Restate all the data word for word, leaving nothing out.

##### EXERCISE INPUTS

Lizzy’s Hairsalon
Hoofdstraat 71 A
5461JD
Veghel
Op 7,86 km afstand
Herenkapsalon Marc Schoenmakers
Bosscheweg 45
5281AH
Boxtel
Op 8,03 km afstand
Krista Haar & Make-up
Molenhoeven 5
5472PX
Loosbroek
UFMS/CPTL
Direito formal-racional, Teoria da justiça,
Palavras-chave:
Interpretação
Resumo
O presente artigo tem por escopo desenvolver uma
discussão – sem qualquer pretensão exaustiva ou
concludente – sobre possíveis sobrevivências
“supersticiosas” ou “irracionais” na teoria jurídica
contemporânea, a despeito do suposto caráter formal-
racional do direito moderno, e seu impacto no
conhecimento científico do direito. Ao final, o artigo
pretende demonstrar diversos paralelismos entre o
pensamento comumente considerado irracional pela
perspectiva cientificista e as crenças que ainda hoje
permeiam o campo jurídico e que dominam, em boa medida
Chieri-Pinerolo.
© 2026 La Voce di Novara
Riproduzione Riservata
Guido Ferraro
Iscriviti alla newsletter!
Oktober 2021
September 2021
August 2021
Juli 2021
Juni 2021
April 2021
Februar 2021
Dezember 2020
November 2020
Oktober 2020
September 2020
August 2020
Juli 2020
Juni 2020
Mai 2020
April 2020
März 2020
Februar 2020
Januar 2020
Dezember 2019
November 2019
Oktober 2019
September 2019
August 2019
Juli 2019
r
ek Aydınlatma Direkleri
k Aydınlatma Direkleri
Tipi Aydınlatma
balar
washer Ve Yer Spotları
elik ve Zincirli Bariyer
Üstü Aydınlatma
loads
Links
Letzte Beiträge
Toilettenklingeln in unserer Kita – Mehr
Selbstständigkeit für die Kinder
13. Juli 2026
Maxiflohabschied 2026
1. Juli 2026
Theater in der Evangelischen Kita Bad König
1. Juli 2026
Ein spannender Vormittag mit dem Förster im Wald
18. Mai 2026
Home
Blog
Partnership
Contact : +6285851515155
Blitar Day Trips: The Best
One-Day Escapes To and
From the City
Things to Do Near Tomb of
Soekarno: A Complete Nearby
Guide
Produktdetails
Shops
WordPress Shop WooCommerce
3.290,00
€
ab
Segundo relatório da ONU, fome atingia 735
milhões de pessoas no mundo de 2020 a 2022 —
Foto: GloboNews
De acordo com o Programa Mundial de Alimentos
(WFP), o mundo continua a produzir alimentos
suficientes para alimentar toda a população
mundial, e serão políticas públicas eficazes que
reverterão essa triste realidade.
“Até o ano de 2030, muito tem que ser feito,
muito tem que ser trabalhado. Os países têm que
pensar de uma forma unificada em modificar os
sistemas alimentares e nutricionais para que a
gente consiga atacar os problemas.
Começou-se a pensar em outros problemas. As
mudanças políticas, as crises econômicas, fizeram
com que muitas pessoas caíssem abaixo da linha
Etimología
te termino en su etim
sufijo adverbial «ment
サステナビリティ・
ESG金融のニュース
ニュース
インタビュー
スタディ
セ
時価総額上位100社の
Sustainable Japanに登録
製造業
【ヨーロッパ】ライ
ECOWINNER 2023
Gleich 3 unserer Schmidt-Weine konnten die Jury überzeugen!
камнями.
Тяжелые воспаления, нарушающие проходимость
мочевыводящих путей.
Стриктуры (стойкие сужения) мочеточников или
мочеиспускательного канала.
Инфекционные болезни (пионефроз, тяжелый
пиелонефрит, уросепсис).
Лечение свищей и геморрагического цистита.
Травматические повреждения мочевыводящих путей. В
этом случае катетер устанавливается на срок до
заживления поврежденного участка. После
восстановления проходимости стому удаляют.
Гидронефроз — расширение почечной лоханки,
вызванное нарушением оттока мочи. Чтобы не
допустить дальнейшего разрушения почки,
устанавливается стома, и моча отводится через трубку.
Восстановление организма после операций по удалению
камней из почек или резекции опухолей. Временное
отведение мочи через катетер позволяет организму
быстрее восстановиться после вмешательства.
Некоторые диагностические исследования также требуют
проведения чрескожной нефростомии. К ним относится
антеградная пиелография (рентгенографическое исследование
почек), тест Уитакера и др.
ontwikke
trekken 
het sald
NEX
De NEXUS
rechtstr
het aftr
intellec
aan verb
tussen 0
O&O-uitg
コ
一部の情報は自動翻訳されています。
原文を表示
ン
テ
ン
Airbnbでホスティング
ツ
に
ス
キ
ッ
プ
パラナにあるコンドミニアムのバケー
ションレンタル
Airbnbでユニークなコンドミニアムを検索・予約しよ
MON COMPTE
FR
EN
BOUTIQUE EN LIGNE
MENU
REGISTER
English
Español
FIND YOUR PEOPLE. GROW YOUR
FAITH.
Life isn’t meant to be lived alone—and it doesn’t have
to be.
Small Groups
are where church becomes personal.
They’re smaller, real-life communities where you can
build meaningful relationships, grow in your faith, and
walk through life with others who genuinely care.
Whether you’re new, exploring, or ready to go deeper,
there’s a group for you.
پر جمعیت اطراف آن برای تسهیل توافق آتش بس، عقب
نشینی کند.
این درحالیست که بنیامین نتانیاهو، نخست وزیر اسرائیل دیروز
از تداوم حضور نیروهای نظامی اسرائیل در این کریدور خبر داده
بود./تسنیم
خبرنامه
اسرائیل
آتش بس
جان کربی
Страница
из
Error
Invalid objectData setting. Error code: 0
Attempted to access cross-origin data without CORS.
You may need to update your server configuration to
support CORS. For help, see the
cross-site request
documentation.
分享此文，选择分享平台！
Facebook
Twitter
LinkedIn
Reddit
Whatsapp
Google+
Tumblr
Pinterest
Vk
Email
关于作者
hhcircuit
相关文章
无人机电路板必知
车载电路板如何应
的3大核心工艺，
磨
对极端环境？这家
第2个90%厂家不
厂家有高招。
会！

##########

RESPONSE TO THIS EXERCISE —
Lizzy’s Hairsalon
Hoofdstraat 71 A
5461JD
Veghel
Op 7,86 km afstand
Herenkapsalon Marc Schoenmakers
Bosscheweg 45
5281AH
Boxtel
Op 8,03 km afstand
Krista Haar & Make-up
Molenhoeven 5
5472PX
Loosbroek
UFMS/CPTL
Direito formal-racional, Teoria da justiça,
Palavras-chave:
Interpretação
Resumo
O presente artigo tem por escopo desenvolver uma
discussão – sem qualquer pretensão exaustiva ou
concludente – sobre possíveis sobrevivências
“supersticiosas” ou “irracionais” na teoria jurídica
contemporânea, a despeito do suposto caráter formal-
racional do direito moderno, e seu impacto no
conhecimento científico do direito. Ao final, o artigo
pretende demonstrar diversos paralelismos entre o
pensamento comumente considerado irracional pela
perspectiva cientificista e as crenças que ainda hoje
permeiam o campo jurídico e que dominam, em boa medida
Chieri-Pinerolo.
© 2026 La Voce di Novara
Riproduzione Riservata
Guido Ferraro
Iscriviti alla newsletter!
Oktober 2021
September 2021
August 2021
Juli 2021
Juni 2021
April 2021
Februar 2021
Dezember 2020
November 2020
Oktober 2020
September 2020
August 2020
Juli 2020
Juni 2020
Mai 2020
April 2020
März 2020
Februar 2020
Januar 2020
Dezember 2019
November 2019
Oktober 2019
September 2019
August 2019
Juli 2019
r
ek Aydınlatma Direkleri
k Aydınlatma Direkleri
Tipi Aydınlatma
balar
washer Ve Yer Spotları
elik ve Zincirli Bariyer
Üstü Aydınlatma
loads
Links
Letzte Beiträge
Toilettenklingeln in unserer Kita – Mehr
Selbstständigkeit für die Kinder
13. Juli 2026
Maxiflohabschied 2026
1. Juli 2026
Theater in der Evangelischen Kita Bad König
1. Juli 2026
Ein spannender Vormittag mit dem Förster im Wald
18. Mai 2026
Home
Blog
Partnership
Contact : +6285851515155
Blitar Day Trips: The Best
One-Day Escapes To and
From the City
Things to Do Near Tomb of
Soekarno: A Complete Nearby
Guide
Produktdetails
Shops
WordPress Shop WooCommerce
3.290,00
€
ab
Segundo relatório da ONU, fome atingia 735
milhões de pessoas no mundo de 2020 a 2022 —
Foto: GloboNews
De acordo com o Programa Mundial de Alimentos
(WFP), o mundo continua a produzir alimentos
suficientes para alimentar toda a população
mundial, e serão políticas públicas eficazes que
reverterão essa triste realidade.
“Até o ano de 2030, muito tem que ser feito,
muito tem que ser trabalhado. Os países têm que
pensar de uma forma unificada em modificar os
sistemas alimentares e nutricionais para que a
gente consiga atacar os problemas.
Começou-se a pensar em outros problemas. As
mudanças políticas, as crises econômicas, fizeram
com que muitas pessoas caíssem abaixo da linha
Etimología
te termino en su etim
sufijo adverbial «ment
サステナビリティ・
ESG金融のニュース
ニュース
インタビュー
スタディ
セ
時価総額上位100社の
Sustainable Japanに登録
製造業
【ヨーロッパ】ライ
ECOWINNER 2023
Gleich 3 unserer Schmidt-Weine konnten die Jury überzeugen!
камнями.
Тяжелые воспаления, нарушающие проходимость
мочевыводящих путей.
Стриктуры (стойкие сужения) мочеточников или
мочеиспускательного канала.
Инфекционные болезни (пионефроз, тяжелый
пиелонефрит, уросепсис).
Лечение свищей и геморрагического цистита.
Травматические повреждения мочевыводящих путей. В
этом случае катетер устанавливается на срок до
заживления поврежденного участка. После
восстановления проходимости стому удаляют.
Гидронефроз — расширение почечной лоханки,
вызванное нарушением оттока мочи. Чтобы не
допустить дальнейшего разрушения почки,
устанавливается стома, и моча отводится через трубку.
Восстановление организма после операций по удалению
камней из почек или резекции опухолей. Временное
отведение мочи через катетер позволяет организму
быстрее восстановиться после вмешательства.
Некоторые диагностические исследования также требуют
проведения чрескожной нефростомии. К ним относится
антеградная пиелография (рентгенографическое исследование
почек), тест Уитакера и др.
ontwikke
trekken 
het sald
NEX
De NEXUS
rechtstr
het aftr
intellec
aan verb
tussen 0
O&O-uitg
コ
一部の情報は自動翻訳されています。
原文を表示
ン
テ
ン
Airbnbでホスティング
ツ
に
ス
キ
ッ
プ
パラナにあるコンドミニアムのバケー
ションレンタル
Airbnbでユニークなコンドミニアムを検索・予約しよ
MON COMPTE
FR
EN
BOUTIQUE EN LIGNE
MENU
REGISTER
English
Español
FIND YOUR PEOPLE. GROW YOUR
FAITH.
Life isn’t meant to be lived alone—and it doesn’t have
to be.
Small Groups
are where church becomes personal.
They’re smaller, real-life communities where you can
build meaningful relationships, grow in your faith, and
walk through life with others who genuinely care.
Whether you’re new, exploring, or ready to go deeper,
there’s a group for you.
پر جمعیت اطراف آن برای تسهیل توافق آتش بس، عقب
نشینی کند.
این درحالیست که بنیامین نتانیاهو، نخست وزیر اسرائیل دیروز
از تداوم حضور نیروهای نظامی اسرائیل در این کریدور خبر داده
بود./تسنیم
خبرنامه
اسرائیل
آتش بس
جان کربی
Страница
из
Error
Invalid objectData setting. Error code: 0
Attempted to access cross-origin data without CORS.
You may need to update your server configuration to
support CORS. For help, see the
cross-site request
documentation.
分享此文，选择分享平台！
Facebook
Twitter
LinkedIn
Reddit
Whatsapp
Google+
Tumblr
Pinterest
Vk
Email
关于作者
hhcircuit
相关文章
无人机电路板必知
车载电路板如何应
的3大核心工艺，
磨
对极端环境？这家
第2个90%厂家不
厂家有高招。
会！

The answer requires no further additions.